Gall reflected on the program before it began. “I have benefited my whole life from being white because there is a benefit from being white in America,” she said. “But I’ve never, if someone asked me who I am or what I’m proud of, I would never say it is my whiteness at all.”

Instead, she said, it is being “Jewish, Irish, and a mother that I am most proud of, and I am proud to be an American.”

Cottage industry

Jeffrey Roth, left, and Rabbi Clifford Kulwin and his son Noah

Jeffrey Roth, left, and Rabbi Clifford Kulwin and his son Noah join in a discussion on the race exhibit following the March 31 visit.

Noting the national impact of Obama’s recent speech on race, made in part to explain his long-term relationship with a pastor who has made inflammatory statements about blacks and whites, Price remarked, “Race has created a cottage industry for our conversations.”

One temple member, Susan Scher, said she was sympathetic to Obama’s explanation of the reason he could not “renounce” his pastor of 20 years, Jeremiah Wright.

“When you have an understanding of different groups, you realize it is very difficult to shut people out of your life,” she said. “That’s what I took from the speech when Obama didn’t want to condemn Rev. Wright. I kind of understand [Wright] and the good things he tried to do. You hope the people in our country can actually listen to people and try to understand one another, rather than have all these emotions inflamed and have all these little snippets of things on YouTube. You kind of hope we can go beyond that.’”

Rabbi Kulwin complained that the story about Obama and his pastor had become a distraction.
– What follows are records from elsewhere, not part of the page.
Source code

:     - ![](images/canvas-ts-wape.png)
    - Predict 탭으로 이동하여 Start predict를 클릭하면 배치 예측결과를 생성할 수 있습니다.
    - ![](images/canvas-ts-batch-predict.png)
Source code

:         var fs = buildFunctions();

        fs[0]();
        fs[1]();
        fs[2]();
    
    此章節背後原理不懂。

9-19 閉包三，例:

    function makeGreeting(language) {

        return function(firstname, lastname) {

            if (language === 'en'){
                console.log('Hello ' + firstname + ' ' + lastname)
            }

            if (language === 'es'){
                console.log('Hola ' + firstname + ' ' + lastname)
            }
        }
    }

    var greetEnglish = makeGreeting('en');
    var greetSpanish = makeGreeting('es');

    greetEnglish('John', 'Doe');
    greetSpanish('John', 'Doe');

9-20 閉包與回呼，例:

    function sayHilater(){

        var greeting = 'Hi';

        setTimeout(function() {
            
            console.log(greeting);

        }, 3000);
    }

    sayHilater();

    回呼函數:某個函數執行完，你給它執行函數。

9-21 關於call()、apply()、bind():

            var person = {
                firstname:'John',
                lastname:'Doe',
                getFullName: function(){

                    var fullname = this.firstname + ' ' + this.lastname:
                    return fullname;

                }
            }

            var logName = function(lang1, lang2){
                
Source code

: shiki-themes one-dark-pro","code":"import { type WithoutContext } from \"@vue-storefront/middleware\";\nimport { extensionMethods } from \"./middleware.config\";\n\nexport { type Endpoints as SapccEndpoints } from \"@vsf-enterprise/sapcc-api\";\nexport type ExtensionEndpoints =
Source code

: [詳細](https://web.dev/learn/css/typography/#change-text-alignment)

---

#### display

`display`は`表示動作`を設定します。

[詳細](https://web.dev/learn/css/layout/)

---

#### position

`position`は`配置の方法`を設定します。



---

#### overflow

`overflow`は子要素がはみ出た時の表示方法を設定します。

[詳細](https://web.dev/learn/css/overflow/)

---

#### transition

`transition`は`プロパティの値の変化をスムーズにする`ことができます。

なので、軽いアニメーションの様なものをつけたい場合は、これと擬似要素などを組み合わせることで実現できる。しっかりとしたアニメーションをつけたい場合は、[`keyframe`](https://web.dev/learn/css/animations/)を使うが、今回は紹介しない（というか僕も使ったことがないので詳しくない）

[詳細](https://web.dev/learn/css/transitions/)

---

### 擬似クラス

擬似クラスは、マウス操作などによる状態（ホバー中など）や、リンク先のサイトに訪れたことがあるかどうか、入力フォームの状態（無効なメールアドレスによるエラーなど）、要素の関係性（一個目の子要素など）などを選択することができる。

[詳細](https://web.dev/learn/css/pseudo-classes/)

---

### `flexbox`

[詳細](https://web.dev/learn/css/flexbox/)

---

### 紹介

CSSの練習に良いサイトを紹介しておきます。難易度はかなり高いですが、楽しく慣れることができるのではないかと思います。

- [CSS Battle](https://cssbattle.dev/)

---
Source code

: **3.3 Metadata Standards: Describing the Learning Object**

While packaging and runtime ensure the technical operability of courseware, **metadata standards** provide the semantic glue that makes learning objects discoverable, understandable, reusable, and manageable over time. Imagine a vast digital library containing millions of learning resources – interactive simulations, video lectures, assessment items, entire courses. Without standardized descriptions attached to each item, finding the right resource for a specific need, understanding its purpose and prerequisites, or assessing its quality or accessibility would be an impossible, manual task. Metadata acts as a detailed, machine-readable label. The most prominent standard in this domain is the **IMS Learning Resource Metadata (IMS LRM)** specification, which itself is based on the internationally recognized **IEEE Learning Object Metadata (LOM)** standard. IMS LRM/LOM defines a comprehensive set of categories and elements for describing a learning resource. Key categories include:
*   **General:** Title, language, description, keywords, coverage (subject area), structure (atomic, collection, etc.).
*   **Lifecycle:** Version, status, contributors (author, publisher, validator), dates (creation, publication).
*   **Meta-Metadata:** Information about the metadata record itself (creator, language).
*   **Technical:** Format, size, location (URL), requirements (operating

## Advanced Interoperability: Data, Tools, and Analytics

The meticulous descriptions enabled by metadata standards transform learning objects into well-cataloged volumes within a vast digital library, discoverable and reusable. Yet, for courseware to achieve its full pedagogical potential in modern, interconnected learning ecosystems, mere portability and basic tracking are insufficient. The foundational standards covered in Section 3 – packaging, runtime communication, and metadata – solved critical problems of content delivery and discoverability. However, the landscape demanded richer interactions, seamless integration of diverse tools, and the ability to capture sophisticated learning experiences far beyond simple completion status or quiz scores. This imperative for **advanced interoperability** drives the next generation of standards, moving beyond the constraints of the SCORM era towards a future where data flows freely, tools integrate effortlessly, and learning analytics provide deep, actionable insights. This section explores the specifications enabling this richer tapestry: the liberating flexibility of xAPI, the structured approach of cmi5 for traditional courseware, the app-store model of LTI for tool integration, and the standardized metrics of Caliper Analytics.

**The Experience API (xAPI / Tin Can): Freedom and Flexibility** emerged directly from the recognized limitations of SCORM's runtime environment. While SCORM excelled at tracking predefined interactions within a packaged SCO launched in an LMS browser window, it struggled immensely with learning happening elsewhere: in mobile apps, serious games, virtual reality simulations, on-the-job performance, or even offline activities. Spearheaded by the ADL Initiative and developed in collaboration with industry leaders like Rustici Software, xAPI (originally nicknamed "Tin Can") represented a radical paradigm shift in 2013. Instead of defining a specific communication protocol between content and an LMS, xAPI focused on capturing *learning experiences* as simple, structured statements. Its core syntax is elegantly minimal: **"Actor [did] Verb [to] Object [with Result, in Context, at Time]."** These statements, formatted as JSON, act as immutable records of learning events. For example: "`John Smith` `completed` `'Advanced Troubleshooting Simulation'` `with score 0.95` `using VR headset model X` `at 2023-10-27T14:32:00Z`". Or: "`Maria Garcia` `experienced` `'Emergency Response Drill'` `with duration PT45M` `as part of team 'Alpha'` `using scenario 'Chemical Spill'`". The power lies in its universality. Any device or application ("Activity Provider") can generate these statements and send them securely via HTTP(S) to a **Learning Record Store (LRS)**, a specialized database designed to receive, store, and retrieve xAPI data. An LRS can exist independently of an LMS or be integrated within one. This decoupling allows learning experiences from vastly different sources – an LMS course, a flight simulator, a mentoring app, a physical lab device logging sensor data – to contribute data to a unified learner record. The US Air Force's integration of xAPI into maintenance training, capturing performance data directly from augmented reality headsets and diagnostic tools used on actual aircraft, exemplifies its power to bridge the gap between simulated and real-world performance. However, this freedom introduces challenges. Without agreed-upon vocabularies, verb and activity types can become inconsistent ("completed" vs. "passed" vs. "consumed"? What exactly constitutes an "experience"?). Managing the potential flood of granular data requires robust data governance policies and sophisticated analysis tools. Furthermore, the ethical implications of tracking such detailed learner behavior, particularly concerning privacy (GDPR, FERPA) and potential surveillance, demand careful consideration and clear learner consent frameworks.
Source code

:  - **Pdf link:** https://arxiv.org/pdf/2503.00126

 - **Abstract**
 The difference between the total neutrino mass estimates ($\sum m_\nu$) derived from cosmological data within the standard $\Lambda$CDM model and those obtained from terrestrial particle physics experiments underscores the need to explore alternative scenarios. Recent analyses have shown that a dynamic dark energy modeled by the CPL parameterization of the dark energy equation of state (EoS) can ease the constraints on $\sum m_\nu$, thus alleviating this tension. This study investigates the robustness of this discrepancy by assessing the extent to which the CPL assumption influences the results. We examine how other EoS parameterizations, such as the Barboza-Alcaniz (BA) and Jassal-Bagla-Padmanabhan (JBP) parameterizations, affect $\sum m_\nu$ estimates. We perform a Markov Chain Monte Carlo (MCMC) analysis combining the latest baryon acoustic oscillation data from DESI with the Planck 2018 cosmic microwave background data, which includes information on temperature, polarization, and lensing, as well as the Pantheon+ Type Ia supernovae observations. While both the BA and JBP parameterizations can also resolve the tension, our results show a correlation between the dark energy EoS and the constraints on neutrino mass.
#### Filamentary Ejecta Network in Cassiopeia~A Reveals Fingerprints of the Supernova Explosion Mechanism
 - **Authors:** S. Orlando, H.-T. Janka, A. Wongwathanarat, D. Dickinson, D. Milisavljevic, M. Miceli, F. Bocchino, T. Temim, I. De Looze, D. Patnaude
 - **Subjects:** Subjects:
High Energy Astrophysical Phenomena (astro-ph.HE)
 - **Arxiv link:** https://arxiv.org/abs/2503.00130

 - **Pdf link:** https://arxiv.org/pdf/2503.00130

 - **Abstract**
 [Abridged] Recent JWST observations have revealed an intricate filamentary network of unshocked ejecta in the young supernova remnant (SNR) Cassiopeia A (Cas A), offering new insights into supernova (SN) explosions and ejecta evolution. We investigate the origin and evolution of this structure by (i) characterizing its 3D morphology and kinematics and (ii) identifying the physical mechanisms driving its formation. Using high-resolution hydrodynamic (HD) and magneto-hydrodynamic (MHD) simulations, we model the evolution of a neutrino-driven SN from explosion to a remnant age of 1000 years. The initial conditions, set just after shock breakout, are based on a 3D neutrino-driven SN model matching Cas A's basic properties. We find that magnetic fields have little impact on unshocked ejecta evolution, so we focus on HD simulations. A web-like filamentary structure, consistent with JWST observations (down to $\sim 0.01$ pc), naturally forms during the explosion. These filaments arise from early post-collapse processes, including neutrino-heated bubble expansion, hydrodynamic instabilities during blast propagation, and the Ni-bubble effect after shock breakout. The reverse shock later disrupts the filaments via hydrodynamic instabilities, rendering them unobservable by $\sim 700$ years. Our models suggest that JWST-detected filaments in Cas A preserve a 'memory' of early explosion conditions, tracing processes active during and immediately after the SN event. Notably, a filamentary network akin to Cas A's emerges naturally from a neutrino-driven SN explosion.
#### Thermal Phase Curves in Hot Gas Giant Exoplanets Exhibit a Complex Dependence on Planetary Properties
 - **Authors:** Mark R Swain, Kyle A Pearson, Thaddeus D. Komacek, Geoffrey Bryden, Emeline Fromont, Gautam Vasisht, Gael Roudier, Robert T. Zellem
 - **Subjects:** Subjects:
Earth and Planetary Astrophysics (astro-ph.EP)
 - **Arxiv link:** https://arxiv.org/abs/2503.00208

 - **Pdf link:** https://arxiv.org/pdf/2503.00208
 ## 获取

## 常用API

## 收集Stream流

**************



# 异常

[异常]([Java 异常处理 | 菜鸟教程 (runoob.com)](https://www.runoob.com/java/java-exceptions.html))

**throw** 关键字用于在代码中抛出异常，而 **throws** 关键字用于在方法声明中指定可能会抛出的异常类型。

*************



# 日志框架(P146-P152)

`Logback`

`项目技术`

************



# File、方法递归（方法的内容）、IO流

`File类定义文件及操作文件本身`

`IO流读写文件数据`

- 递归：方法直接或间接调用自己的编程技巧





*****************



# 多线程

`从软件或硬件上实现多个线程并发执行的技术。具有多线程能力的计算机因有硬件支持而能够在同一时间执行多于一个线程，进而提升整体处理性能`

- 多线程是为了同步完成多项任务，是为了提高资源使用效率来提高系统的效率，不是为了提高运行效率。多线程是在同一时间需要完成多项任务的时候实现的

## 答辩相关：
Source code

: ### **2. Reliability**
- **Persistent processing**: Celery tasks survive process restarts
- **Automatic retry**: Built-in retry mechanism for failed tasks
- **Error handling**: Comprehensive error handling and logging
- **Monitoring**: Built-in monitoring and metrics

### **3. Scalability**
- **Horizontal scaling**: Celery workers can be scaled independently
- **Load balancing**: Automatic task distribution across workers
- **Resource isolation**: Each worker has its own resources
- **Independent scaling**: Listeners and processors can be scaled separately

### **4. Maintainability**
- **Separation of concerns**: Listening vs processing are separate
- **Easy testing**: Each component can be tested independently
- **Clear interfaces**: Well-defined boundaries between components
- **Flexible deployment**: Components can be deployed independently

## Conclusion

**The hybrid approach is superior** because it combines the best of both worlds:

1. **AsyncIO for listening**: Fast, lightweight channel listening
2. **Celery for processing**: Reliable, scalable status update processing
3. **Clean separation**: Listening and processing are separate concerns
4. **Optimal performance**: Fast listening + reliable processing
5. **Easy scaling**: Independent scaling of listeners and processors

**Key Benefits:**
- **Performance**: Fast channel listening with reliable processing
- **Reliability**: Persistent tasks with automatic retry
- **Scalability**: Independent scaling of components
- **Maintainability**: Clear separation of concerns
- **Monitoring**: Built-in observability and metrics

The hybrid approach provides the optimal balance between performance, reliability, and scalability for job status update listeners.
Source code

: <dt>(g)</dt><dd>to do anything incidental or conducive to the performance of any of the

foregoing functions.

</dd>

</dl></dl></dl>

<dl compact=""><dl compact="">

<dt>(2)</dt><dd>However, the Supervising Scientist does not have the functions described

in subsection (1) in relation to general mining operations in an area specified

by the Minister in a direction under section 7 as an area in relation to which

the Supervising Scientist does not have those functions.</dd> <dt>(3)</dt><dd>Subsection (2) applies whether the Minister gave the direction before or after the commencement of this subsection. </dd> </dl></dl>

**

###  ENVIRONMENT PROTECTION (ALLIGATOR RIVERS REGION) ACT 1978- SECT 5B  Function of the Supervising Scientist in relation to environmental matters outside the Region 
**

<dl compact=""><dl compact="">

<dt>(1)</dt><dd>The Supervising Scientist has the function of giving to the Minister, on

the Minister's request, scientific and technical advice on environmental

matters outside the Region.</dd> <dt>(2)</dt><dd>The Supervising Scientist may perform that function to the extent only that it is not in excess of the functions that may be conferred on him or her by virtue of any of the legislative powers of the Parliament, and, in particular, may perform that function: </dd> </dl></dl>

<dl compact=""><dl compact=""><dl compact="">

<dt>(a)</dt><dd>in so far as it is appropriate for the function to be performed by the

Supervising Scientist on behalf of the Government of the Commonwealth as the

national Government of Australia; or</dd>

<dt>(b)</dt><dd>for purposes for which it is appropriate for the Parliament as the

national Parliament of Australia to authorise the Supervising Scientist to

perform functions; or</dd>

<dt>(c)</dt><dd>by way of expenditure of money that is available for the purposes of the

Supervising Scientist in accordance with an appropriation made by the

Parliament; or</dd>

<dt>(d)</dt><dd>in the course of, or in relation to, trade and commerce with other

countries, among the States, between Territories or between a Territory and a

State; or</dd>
“This has become the focus of so much media attention,” he said. “We are not being treated to in-depth analyses and reportage about economic policies or foreign affairs or education programs. Those are infinitely more important, but those are not what the media focuses attention on.”

As for his son, Noah said the media itself was making decisions based on preconceptions about race and other prejudices.

Allyson Gall

Allyson Gall, executive director of the American Jewish Committee’s Metro New Jersey Area, said, “If someone asked me who I am or what I’m proud of I would never say it is my whiteness.”

“They see Jeremiah Wright as the spokesperson for every black church-going Barack Obama supporter, and then they see Hillary Clinton as the voice box of every feminist,” said Noah. “It is an ongoing cycle.”

But in a setting that encouraged museum-goers to consider the nuances of race, Price offered one of his own.

“I don’t see Obama as black,” Price said. “I see him as a guy of mixed heritage.”

Standing not far from a display on “Human Variation,” Tiffany Schurman, one of Price’s students, noted an irony.

“It’s funny to be too black for some people and not black enough for other people,” said Schurman. “It is definitely a double-edged sword.”